Substrate Stiffness, Topography, and TRPV4 in Disc Mechanotransduction

Over the past decade(s), research has highlighted that substrate stiffness and architecture/topography can be recognized by cells and serve as mechanical and topographical cues that ultimately drive cell behavior through mechanoreceptors. Substrate changes can also affect the mechanical stimulation of cells and thus their response to loading. These cell responses are largely governed through mechanosensitive ion channels, such as the transient receptor potential (TRP) channels.
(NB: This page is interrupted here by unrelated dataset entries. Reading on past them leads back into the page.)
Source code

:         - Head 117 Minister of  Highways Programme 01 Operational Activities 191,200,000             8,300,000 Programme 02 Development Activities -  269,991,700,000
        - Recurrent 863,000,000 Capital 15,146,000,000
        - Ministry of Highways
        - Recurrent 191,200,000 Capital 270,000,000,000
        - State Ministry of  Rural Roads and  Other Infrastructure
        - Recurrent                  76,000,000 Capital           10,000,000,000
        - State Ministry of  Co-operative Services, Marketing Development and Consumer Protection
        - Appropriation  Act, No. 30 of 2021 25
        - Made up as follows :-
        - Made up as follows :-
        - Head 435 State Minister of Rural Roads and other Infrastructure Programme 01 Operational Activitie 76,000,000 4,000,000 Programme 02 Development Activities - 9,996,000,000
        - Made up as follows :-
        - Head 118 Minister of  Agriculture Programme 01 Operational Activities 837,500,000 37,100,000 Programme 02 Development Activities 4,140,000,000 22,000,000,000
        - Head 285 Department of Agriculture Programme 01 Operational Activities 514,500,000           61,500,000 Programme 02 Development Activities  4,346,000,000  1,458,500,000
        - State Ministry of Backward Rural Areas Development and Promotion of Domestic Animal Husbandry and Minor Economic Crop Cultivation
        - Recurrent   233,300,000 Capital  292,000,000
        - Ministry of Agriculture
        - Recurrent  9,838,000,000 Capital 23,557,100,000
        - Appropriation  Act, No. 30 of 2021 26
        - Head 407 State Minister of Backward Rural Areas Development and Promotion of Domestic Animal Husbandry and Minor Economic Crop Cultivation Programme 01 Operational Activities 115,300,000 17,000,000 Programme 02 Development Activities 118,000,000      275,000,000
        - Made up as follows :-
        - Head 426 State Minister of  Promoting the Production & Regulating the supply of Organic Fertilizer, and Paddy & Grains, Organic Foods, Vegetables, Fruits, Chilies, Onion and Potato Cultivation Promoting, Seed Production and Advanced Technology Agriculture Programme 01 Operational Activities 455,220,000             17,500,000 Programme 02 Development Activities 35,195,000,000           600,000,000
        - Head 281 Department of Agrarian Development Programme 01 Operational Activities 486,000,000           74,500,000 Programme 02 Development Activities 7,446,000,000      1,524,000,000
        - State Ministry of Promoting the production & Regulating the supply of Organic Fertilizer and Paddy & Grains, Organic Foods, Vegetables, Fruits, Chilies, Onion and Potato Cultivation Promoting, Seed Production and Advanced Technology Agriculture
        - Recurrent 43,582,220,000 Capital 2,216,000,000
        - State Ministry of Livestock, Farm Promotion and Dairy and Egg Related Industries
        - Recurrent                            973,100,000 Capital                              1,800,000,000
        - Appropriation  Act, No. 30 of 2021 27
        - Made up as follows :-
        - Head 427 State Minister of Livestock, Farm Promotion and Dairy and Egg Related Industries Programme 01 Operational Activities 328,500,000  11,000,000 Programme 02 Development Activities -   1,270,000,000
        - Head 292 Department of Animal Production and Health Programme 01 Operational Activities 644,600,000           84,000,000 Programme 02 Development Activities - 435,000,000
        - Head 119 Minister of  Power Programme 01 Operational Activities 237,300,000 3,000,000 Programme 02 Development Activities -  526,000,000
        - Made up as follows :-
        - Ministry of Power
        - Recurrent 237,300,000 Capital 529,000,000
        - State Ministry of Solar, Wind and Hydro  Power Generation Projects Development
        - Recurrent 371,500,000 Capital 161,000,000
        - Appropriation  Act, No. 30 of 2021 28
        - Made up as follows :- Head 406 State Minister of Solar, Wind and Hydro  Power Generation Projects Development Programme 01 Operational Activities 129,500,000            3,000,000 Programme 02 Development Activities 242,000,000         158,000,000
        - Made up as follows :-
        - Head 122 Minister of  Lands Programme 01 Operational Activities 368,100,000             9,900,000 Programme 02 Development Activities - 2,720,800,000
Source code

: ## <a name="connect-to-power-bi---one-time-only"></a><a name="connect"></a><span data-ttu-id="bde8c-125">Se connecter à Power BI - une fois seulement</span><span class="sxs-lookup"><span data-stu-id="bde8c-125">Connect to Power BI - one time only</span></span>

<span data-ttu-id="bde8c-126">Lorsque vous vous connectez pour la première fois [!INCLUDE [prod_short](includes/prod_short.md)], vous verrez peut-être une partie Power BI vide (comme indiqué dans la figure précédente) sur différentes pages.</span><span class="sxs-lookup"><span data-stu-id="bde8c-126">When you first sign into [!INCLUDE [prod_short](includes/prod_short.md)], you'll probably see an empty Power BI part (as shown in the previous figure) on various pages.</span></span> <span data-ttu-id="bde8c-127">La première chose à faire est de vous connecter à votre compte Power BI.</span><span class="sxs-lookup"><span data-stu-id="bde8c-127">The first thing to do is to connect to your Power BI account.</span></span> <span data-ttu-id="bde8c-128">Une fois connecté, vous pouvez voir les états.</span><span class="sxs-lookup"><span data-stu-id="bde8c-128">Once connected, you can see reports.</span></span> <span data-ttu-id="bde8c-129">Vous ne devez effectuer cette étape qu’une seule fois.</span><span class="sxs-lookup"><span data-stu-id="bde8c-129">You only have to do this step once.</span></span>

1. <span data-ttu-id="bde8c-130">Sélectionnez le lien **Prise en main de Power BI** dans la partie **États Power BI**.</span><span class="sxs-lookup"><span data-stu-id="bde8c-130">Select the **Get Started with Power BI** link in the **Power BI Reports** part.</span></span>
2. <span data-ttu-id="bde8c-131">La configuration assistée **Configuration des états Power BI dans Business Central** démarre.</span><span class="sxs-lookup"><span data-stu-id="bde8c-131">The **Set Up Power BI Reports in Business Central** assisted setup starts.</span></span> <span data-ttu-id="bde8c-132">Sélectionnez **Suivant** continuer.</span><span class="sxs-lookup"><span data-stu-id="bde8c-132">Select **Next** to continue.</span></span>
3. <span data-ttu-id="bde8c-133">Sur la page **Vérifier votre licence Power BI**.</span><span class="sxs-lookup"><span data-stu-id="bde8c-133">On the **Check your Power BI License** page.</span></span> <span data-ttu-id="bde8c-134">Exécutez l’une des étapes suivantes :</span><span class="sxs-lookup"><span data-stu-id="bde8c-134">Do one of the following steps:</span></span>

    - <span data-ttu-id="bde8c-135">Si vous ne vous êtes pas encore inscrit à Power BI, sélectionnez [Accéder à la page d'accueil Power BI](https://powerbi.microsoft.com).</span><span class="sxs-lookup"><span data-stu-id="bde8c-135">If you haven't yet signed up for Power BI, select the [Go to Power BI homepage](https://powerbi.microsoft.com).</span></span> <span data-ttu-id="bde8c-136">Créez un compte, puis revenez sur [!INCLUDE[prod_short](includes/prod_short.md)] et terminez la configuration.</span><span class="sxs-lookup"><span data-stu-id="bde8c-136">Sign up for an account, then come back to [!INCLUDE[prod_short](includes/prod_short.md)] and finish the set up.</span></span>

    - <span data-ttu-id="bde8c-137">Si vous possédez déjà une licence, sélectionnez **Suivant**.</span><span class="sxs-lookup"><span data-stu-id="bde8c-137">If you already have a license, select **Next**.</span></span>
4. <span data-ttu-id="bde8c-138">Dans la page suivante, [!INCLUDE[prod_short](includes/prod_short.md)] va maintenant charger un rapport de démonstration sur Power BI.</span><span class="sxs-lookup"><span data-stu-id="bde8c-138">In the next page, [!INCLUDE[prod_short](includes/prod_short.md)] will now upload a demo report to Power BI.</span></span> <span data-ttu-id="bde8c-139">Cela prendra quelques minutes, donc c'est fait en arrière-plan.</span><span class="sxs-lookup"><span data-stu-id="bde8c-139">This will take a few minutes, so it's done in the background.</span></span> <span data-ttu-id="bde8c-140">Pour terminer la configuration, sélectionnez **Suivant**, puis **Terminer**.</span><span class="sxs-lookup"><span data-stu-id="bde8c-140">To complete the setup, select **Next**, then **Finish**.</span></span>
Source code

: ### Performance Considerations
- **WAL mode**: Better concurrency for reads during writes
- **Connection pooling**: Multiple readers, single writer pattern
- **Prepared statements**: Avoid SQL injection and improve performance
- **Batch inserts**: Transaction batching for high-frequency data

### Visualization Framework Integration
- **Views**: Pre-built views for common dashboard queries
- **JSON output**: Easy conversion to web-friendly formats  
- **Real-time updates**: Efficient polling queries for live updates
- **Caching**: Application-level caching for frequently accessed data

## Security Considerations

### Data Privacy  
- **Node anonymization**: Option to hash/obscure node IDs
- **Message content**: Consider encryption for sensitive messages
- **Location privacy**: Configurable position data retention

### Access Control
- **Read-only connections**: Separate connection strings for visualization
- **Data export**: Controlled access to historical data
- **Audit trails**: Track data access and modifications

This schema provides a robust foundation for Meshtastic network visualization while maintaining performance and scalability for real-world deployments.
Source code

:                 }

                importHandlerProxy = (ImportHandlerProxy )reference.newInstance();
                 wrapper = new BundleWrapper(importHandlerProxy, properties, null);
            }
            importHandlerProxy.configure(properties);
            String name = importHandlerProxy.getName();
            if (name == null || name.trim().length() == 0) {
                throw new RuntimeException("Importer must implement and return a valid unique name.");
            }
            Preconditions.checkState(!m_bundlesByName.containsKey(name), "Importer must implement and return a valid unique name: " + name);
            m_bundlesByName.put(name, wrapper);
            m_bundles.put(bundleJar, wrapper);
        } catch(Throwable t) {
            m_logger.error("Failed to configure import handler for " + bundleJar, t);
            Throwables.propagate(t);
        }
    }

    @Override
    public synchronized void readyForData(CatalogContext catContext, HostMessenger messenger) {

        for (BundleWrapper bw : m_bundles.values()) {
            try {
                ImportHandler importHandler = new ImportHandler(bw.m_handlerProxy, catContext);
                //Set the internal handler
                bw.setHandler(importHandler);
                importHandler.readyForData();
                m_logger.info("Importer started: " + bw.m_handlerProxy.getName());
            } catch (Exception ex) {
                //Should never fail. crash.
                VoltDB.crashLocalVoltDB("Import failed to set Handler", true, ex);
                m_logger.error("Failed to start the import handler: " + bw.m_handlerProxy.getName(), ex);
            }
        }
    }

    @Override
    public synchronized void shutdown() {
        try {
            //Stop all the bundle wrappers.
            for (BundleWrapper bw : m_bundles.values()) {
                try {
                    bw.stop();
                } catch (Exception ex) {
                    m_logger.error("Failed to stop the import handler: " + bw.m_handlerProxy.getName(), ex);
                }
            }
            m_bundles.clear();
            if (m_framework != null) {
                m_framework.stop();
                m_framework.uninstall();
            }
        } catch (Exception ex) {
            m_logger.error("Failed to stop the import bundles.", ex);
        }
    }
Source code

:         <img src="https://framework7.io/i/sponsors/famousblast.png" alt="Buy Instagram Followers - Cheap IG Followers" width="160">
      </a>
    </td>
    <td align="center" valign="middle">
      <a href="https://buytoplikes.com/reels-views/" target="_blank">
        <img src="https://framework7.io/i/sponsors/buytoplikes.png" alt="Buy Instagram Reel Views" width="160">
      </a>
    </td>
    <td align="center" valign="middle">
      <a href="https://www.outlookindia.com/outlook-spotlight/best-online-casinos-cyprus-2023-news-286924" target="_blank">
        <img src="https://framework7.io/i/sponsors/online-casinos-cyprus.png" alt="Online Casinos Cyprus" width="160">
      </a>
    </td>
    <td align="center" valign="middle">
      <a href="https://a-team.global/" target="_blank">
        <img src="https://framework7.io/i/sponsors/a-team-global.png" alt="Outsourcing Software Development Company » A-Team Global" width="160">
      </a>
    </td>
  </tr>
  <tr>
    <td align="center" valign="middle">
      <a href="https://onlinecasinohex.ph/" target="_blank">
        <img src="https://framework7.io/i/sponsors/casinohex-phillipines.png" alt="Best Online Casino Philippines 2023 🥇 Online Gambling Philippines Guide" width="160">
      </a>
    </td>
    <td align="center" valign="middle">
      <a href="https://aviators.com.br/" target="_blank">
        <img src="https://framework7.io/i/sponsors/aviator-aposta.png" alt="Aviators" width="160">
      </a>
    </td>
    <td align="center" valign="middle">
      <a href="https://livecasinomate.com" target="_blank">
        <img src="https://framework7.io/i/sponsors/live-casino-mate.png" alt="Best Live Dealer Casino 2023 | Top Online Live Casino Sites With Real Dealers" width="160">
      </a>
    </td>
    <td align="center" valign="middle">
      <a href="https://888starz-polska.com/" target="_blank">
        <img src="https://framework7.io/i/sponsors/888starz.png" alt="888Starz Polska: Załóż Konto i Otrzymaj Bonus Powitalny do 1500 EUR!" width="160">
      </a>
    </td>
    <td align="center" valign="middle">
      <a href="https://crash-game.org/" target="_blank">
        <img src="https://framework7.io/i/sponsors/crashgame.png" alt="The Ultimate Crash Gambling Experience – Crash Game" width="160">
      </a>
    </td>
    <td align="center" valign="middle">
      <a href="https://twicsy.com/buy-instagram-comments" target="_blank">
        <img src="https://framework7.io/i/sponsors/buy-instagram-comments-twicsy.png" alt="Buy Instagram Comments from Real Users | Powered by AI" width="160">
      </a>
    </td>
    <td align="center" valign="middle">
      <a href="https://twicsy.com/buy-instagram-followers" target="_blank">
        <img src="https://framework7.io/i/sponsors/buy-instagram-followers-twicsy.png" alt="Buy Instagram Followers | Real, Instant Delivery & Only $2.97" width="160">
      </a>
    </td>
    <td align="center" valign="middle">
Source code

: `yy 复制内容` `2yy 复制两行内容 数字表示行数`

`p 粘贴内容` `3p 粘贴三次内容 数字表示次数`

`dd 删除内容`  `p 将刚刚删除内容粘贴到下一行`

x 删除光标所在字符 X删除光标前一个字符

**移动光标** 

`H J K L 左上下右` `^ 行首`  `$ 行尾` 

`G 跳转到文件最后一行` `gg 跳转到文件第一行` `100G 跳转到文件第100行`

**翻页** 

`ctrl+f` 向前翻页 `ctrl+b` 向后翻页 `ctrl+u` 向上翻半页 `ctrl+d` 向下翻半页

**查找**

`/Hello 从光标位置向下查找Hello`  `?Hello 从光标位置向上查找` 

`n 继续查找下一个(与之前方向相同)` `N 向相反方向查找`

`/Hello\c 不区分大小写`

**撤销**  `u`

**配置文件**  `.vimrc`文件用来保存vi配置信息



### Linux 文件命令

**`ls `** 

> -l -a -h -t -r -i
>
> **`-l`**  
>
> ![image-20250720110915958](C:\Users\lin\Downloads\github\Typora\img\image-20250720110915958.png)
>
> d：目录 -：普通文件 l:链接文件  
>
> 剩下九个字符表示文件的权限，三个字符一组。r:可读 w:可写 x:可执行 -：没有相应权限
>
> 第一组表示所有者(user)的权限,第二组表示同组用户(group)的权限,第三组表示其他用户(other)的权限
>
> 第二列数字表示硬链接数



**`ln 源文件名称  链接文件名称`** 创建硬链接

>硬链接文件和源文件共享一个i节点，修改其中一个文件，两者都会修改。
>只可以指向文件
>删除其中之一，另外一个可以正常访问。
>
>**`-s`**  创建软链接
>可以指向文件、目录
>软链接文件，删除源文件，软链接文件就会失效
This project aims to determine the relevance of substrate stiffness and topography on TRPV4 activation in intervertebral disc cells (AF cells) in response to a pharmacological TRPV4 agonist as well as cyclic stretching and its relevance in regulating extracellular matrix synthesis and remodeling. Overall, we hope to reveal the relevance of cell-substrate processes in intervertebral disc health and disease and to use this knowledge in the development of regenerative approaches.

TRPC6 Modulation to Treat Scleroderma

Scleroderma is a rare disease commonly characterized by chronic hardening (fibrosis) of body tissues including the skin due to excessive accumulation of collagen. Despite intensive research, no therapies are effective in treating scleroderma-related skin disease. The ion channel TRPC6 is involved in numerous fibrotic diseases, but its role in scleroderma has not yet been investigated. Therefore, the goal of this project is to investigate the potential of TRPC6 inhibition in treating scleroderma. Experiments will first be conducted in classical 2D culture, thereafter in a new 3D human fibrosis model, and subsequently in a well-established mouse model. By investigating a new therapeutic approach with high potential, this project will hopefully result in the first effective treatment for scleroderma patients suffering from skin hardening and tightening. 

TRCP6 in Intervertebral Disc Mechanosensing

Mechanical loading is involved in many degenerative and regenerative processes in mechanosensitive tissues, including the intervertebral disc. While physiological mechanostimulation is favorable and even necessary to maintain intervertebral disc homeostasis, high levels of mechanical loading are a well-known contributor to intervertebral disc degeneration. However, the underlying mechanotransduction processes are not well understood to date. The overall objective of this project is to elucidate the role of the ion channel TRPC6 in sensing and transducing mechano-osmotic stress in the intervertebral disc and its contribution to degenerative disc disease. To achieve this goal, bioreactors for cell stretching and compression as well as adjustment of medium osmolarity are used. This research has the potential to not only better understand intervertebral disc mechanobiology, but also to further highlight TRPC6 as a therapeutic target in degenerative disc disease.